■ **Work instruction**: Write out every entry exactly; the pictures do not belong in the copy.

(Beginning of Records for this exercise)

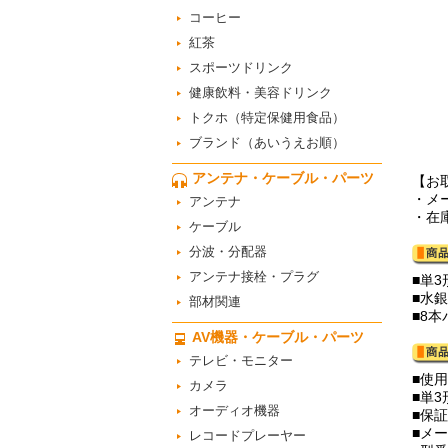
コーヒー
紅茶
スポーツドリンク
健康飲料・美容ドリンク
トクホ（特定保健用食品）
ブランド（あいうえお順）
アンテナ・ケーブル・パーツ
【お
・メ
アンテナ
・在
ケーブル
分波・分配器
アンテナ接栓・プラグ
■単
■水
部材関連
■8
AV機器・ケーブル・パーツ
テレビ・モニター
■使
カメラ
■単3
オーディオ機器
■保
■メ
レコードプレーヤー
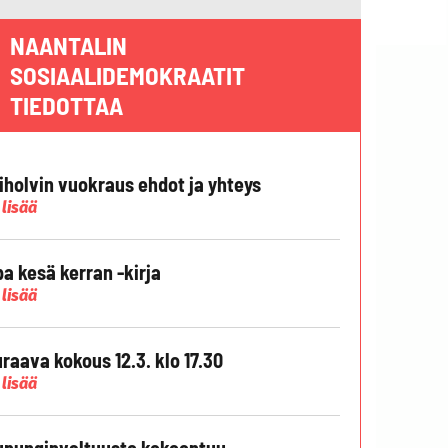
NAANTALIN
SOSIAALIDEMOKRAATIT
TIEDOTTAA
liholvin vuokraus ehdot ja yhteys
 lisää
pa kesä kerran -kirja
 lisää
raava kokous 12.3. klo 17.30
 lisää
punginvaltuusto kokoontuu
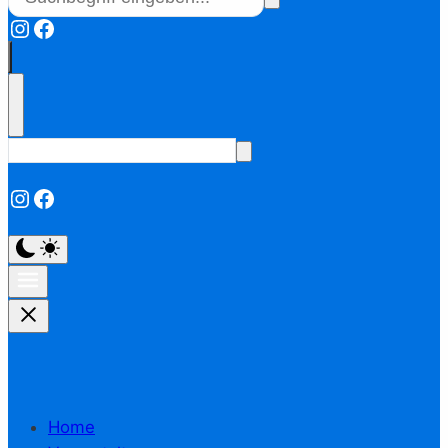
Instagram
Facebook
Instagram
Facebook
Home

(End of Records for this exercise)

■ **Output of the task**:
コーヒー
紅茶
スポーツドリンク
健康飲料・美容ドリンク
トクホ（特定保健用食品）
ブランド（あいうえお順）
アンテナ・ケーブル・パーツ
【お
・メ
アンテナ
・在
ケーブル
分波・分配器
アンテナ接栓・プラグ
■単
■水
部材関連
■8
AV機器・ケーブル・パーツ
テレビ・モニター
■使
カメラ
■単3
オーディオ機器
■保
■メ
レコードプレーヤー
NAANTALIN
SOSIAALIDEMOKRAATIT
TIEDOTTAA
liholvin vuokraus ehdot ja yhteys
 lisää
pa kesä kerran -kirja
 lisää
raava kokous 12.3. klo 17.30
 lisää
punginvaltuusto kokoontuu
Instagram
Facebook
Instagram
Facebook
Home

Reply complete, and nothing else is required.